Raccontano le cronache dei giorni scorsi che il 28 ottobre, anniversario della Marcia su Roma che portò al potere i fascisti, in un ristorante di Acquasanta Terme, a pochi chilometri da Umito e dal Colle San Marco, si è tenuta una cena di nostalgici, con tanto di menu decorati da fasci littori e da ritratti di Mussolini.
Tra i partecipanti due esponenti di spicco di Fratelli d’Italia, il sindaco di Ascoli Piceno, Marco Fioravanti, e il parlamentare Francesco Acquaroli. Tra le parole più usate dalla loro parte politica c’è “onore”. Ma entrambi, interpellati dai media, hanno dichiarato di essere passati per quel ristorante per caso. La sezione di Ascoli dell’ANPI, in un comunicato, ha parlato di “carogne uscite dalle fogne”.

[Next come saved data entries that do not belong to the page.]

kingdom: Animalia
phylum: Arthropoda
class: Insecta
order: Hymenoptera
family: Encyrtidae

In Italia l’apologia del fascismo è un reato, ma è stata repressa raramente dai tribunali. Da qualche mese, anche grazie all’appoggio di una parte del mondo politico, il saluto romano sembra essere tornato di moda.
Lo stesso 28 ottobre, a Predappio, migliaia di “camerati” hanno marciato in camicia nera, e nessuno è stato arrestato nonostante la flagranza di reato. All’Aquila, in una conferenza stampa di qualche settimana prima, si era parlato della stessa Predappio come esempio per il rilancio turistico del Gran Sasso.

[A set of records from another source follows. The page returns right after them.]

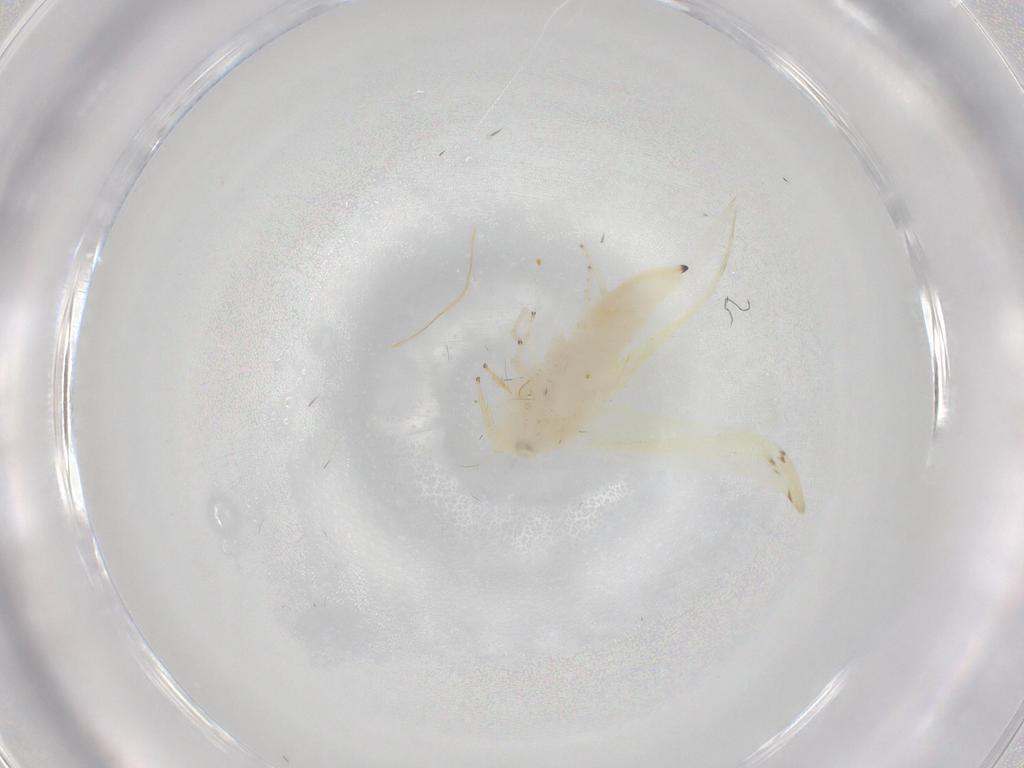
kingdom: Animalia
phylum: Arthropoda
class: Insecta
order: Hemiptera
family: Cicadellidae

Non sta a me dire al Prefetto e alla Magistratura di Ascoli Piceno come si devono comportare con i partecipanti all’orrida cena di Acquasanta. Posso solo ricordare a chi mi legge le stragi di 76 e 75 anni fa, compiute con l’appoggio e l’applauso dei fascisti ascolani di allora, e il coraggio di quei giovani che hanno scelto di opporsi in armi alla barbarie.
Nelle mie guide ho descritto più volte i bellissimi itinerari che iniziano da Umito e Pozza, e il “Sentiero della memoria” di Colle San Marco, che inizia dal memoriale che ricorda i partigiani trucidati. Andateci, andateci in tanti. I boschi in questi giorni sono bellissimi, la neve a quelle quote arriva tardi, il silenzio insegna a ricordare e rispettare. Forse, anche se in ritardo, qualche oliva ascolana può andare di traverso ai commensali.